Amrita Sher-Gil (1913 – 1941) was a modern artist who achieved remarkable success during the span of her tragically short career. She has become one of the most popular figures in Indian art, praised as an early feminist and named as one of India’s nine National Art Treasures. Born in Budapest, Sher-Gil lived and studied between Hungary, France and India, developing a unique style that merged European modernism and traditional Indian art forms. Her gently colored scenes aimed to capture the beauty and reality of daily Indian life, frequently focused on women and their experiences.
Featuring a circle of village women seated among cows in a garden, her painting The Story Teller is a stunning example of her primary theme and artistic sensibility. The Story Teller was first exhibited at Faletti’s Hotel, Lahore in November 1937 and subsequently purchased by Badruddin Tyabji Jr., a diplomat in the Indian Civil Service and the grandson of a former President of the Indian National Congress. The Story Teller was later selected by Sher-Gil herself as one of her 12 most important canvases — and now, it is the most expensive work of Indian art ever sold.

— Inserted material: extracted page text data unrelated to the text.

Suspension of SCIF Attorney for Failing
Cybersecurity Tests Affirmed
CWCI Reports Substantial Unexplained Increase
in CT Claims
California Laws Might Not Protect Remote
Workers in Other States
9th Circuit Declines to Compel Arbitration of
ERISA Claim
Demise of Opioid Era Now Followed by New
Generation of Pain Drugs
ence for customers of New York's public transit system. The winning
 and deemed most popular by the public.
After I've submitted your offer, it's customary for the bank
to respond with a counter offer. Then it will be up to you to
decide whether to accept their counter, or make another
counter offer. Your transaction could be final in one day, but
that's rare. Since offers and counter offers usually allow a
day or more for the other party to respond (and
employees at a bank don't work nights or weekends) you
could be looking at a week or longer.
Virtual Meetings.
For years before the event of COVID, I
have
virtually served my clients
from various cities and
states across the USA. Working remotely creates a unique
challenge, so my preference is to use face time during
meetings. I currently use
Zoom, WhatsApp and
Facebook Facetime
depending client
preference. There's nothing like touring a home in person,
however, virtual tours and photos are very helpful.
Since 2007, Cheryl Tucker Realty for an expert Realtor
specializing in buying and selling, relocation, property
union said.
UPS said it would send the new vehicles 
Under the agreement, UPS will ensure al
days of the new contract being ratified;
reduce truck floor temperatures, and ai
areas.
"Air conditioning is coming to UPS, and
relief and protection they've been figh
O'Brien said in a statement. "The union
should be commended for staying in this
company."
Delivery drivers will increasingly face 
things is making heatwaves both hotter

Just a few weeks prior, the painting Gestation by Sayed Haider “S.H.” Raza (1922 – 2016) held the record for the highest price for an Indian artist of all time. In fact, Raza has now held this record twice, first in 2010 when his 1983 painting Saurashtra sold for $3.51 million at Christie’s. Both record-making works dated to the 1980s, a significant decade of Raza’s work when he honed the Bindu as his iconic subject. The Bindu is a symbol of potential and creation, rooted in sacred geometry and Indian philosophy. Gestation is one such result of Raza’s new direction, displaying a powerful black Bindu at the center of a complex abstract composition, each shape and color imbued with meaning.
A founding member of the Bombay Progressive Artist’s Group and regarded as one of the most influential Indian artists, Raza has recently been the focus of several international exhibitions. In 2023, he was the subject of a major retrospective at the Centre Pompidou in Paris. Simultaneously in Dubai, 1×1 Art Gallery presented the exhibition A Life Loving & Working (1953 – 2002), which explored the relationship between Raza and his wife, the French artist Janine Mongillat. Partners in both life and art, the couple inspired and informed each other’s approaches, which can be seen when viewing the works side by side.

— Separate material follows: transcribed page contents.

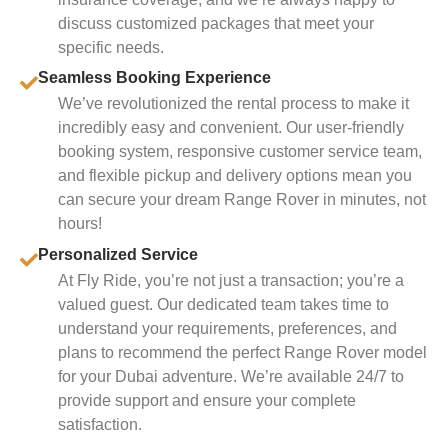
discuss customized packages that meet your
specific needs.
Seamless Booking Experience
We’ve revolutionized the rental process to make it
incredibly easy and convenient. Our user-friendly
booking system, responsive customer service team,
and flexible pickup and delivery options mean you
can secure your dream Range Rover in minutes, not
hours!
Personalized Service
At Fly Ride, you’re not just a transaction; you’re a
valued guest. Our dedicated team takes time to
understand your requirements, preferences, and
plans to recommend the perfect Range Rover model
for your Dubai adventure. We’re available 24/7 to
provide support and ensure your complete
satisfaction.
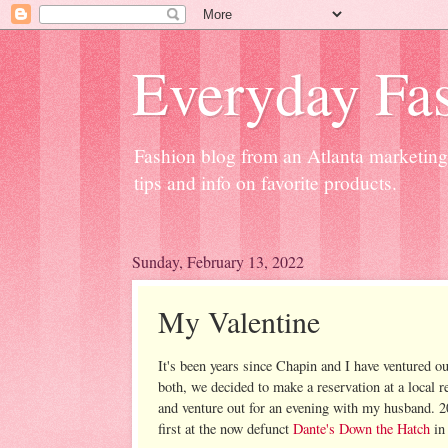
Everyday Fas
Fashion blog from an Atlanta marketing 
tips and info on favorite products.
Sunday, February 13, 2022
My Valentine
It's been years since Chapin and I have ventured ou
both, we decided to make a reservation at a local r
and venture out for an evening with my husband. 2
first at the now defunct
Dante's Down the Hatch
in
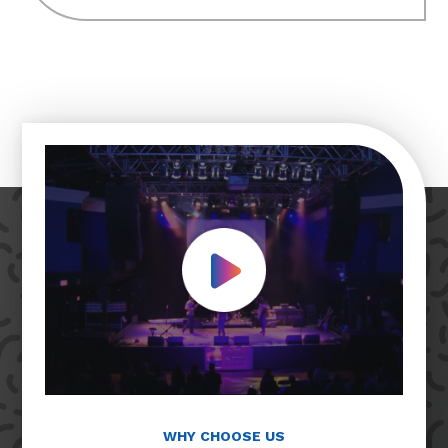
Play Video
WHY CHOOSE US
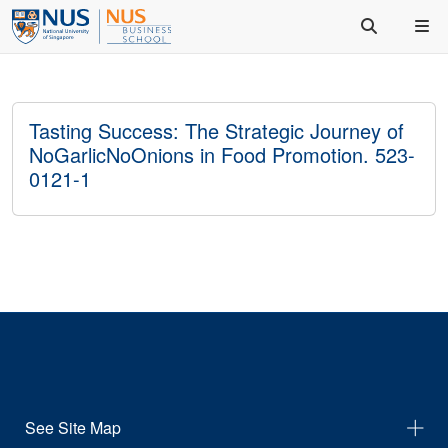
Tasting Success: The Strategic Journey of
NoGarlicNoOnions in Food Promotion. 523-
0121-1
See Site Map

During the same auctions at Saffronart in September and Pundole’s in August, other Indian artists enjoyed strong performances that exceeded their estimates, including F.N. Souza and Tyeb Mehta. At other recent sales, V.S. Gaitonde has also fetched high prices, including setting the previous record at $5.49 million in 2021, before Raza’s and Sher-Gil’s recent sales. These five figures have certainly proved that modern Indian artists are coming into their own, continuing to set new records for South Asian art on a global stage.